The end of the war in music history did not coincide with the year 1918. Many ideas that had been born during the First World War were not realized until later. For example, although mainly composed during the war, Berg’s Wozzeck, an atonal opera about a poor soldier that reflected the composer’s difficult experiences as a soldier, first premiered in 1925 in Berlin. Moreover, while Schoenberg first described the twelve-tone technique privately to his associates in 1923, the roots of the idea date back to the war. The violent noise in the early works of Hindemith, such as Kammermusik No. 1, Suite 1922 and Sonata for Viola, can also be interpreted as reflections of the composer’s experiences as a soldier.

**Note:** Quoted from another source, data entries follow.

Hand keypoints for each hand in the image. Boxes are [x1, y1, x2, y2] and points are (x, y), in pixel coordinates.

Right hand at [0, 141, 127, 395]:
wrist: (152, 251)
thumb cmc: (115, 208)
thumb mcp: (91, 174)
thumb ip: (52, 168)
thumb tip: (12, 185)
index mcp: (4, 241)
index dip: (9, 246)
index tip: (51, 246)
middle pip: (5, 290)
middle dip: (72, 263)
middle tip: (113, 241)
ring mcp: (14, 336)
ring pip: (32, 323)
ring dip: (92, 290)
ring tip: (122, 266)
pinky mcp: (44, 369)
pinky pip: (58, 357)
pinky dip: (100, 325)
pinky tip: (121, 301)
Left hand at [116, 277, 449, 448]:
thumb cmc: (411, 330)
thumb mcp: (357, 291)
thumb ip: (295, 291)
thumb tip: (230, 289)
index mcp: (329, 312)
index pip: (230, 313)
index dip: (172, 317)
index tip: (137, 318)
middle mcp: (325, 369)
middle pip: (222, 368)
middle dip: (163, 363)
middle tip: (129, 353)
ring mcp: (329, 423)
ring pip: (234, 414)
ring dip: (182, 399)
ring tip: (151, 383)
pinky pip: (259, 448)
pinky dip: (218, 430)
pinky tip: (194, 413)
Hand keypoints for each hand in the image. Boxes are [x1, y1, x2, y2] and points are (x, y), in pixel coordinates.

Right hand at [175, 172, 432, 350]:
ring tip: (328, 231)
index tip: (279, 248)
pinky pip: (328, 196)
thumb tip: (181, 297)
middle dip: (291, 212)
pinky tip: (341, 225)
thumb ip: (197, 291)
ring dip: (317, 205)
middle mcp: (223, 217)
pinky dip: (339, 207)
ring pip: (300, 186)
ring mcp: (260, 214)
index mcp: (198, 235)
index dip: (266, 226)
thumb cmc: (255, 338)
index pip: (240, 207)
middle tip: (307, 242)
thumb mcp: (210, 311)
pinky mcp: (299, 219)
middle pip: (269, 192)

Many musical works from the early 1920s should thus be regarded as belonging to the period of the First World War.

Musical life at home and at the front

Soldiers at the front enjoyed music in various ways. They often made instruments such as guitars or violins using helmets, wood, and wire – a kind of trench art. Amateur chorus groups and even orchestras were not uncommon at the front and in prison camps. For example, German captives in Japan performed the premiere of Ludwig van Beethoven’s (1770-1827) Ninth Symphony at the Naruto camp. There were many professional musicians among the soldiers, and they performed table music, serenades, and home concerts, mainly for high-ranking officers; Hindemith even played Debussy’s String Quartet for a group of officers at the front in Belgium.

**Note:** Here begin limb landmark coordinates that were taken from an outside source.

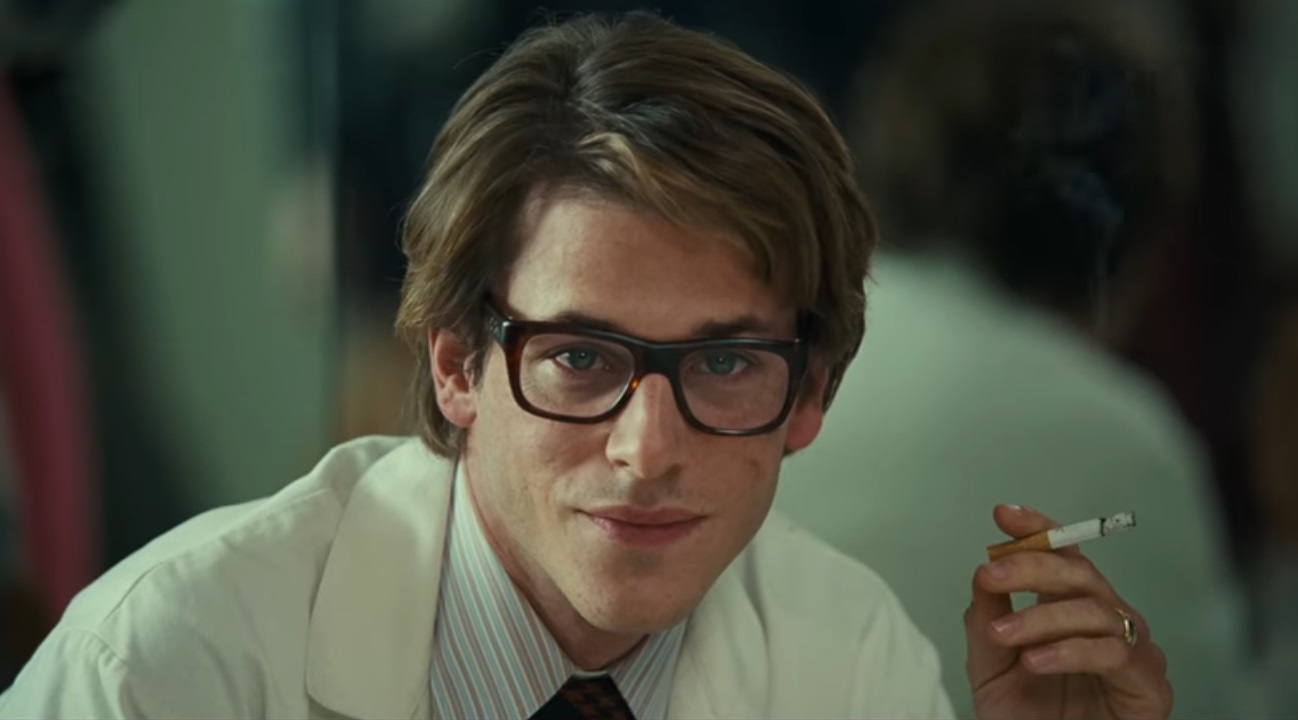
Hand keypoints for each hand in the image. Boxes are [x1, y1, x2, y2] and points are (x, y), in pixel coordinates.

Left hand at [966, 505, 1171, 719]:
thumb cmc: (1026, 718)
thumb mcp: (991, 665)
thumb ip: (986, 620)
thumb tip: (983, 573)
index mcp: (1070, 610)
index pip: (1062, 556)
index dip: (1039, 529)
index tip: (1004, 515)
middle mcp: (1107, 623)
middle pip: (1080, 574)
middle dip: (1031, 567)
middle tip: (991, 575)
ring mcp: (1133, 652)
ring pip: (1095, 610)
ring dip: (1042, 617)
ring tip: (1002, 634)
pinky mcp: (1149, 687)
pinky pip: (1116, 654)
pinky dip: (1071, 652)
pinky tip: (1037, 660)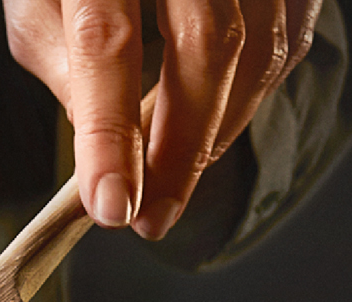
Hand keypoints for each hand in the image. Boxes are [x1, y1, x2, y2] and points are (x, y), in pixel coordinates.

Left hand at [4, 0, 321, 239]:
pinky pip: (289, 35)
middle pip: (207, 45)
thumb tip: (104, 141)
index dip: (110, 135)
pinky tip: (217, 119)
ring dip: (219, 128)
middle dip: (181, 148)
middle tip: (152, 216)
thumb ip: (63, 63)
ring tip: (176, 172)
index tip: (112, 207)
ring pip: (259, 45)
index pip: (108, 43)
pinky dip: (255, 91)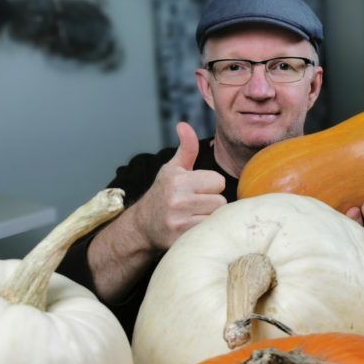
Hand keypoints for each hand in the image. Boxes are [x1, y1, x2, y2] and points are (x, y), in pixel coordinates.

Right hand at [132, 121, 226, 251]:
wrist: (142, 226)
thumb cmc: (163, 194)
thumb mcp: (173, 169)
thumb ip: (186, 148)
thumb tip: (183, 125)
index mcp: (178, 180)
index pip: (218, 181)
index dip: (211, 186)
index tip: (198, 190)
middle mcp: (177, 200)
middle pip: (220, 201)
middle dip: (212, 203)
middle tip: (197, 205)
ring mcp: (178, 221)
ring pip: (217, 217)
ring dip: (210, 217)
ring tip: (195, 216)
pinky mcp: (181, 239)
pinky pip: (209, 232)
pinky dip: (205, 230)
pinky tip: (193, 227)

The phonograph was a special gift for the soldiers at the front. Recorded songs such as It’s a Long Way to Tipperary connected them to their homes. This role of the phonograph – providing music that functioned as an emotional bond between home and the front – was another new development in music history.

On the home front, there was, not surprisingly, a push to exclude music by composers from hostile nations from the repertoire. In England and France, people claimed not to perform Richard Wagner (1813-1883), though it remains difficult to verify this. In Austria, operas by Italian composers such as Puccini were forbidden; Giuseppe Verdi (1813-1901), meanwhile, was listed as "Joseph" Verdi on programs. Edward Elgar (1857-1934) composed an extremely patriotic, anti-German oratorio, The Spirit of England. In a further sign of anti-German sentiment, Richard Strauss was made to forfeit the fortune he held in the Bank of England.

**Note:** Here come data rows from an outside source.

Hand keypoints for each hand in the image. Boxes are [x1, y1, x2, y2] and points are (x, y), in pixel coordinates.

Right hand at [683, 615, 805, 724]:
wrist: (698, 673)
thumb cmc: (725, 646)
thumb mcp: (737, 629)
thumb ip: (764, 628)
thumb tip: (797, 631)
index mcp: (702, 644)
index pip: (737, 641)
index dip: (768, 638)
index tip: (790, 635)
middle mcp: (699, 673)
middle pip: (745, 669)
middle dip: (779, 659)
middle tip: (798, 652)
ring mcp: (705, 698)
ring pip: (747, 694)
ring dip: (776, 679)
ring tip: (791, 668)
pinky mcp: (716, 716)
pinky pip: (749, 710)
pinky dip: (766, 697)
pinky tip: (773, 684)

The flourishing charity concert was unique to musical life in Germany and Austria during the war. The programs for such events included the national anthem, popular songs, and brilliant orchestral pieces such as Tannhäuser and the Egmont overture. In contrast, the main program of a traditional subscription concert - a high-society institution - had been a symphony. Concerts with symphonies as the main attraction served as a model for the laborer concerts that became prominent in the 1920s.

Concert tours of orchestras, which had been rare prior to 1914, became standard in Austria and Germany during the war. The Austrian government invited the Budapest Philharmonic to Vienna in November 1915, the Orchestra of the Prague Opera in November 1917, the Imperial Orchestra of the Ottoman Turks in January 1918, and the Berlin Philharmonic with Arthur Nikisch (1855-1922) in March 1918. In July 1917, the Vienna Philharmonic toured Switzerland with Felix Weingartner (1863-1942) and performed Hector Berlioz (1803-1869) and Peter Tchaikovsky (1840-1893) along with Beethoven to demonstrate Austria’s cultural openness. However, in Lausanne, near the French border, only works by Beethoven were played, and the concert in Geneva was canceled for political reasons.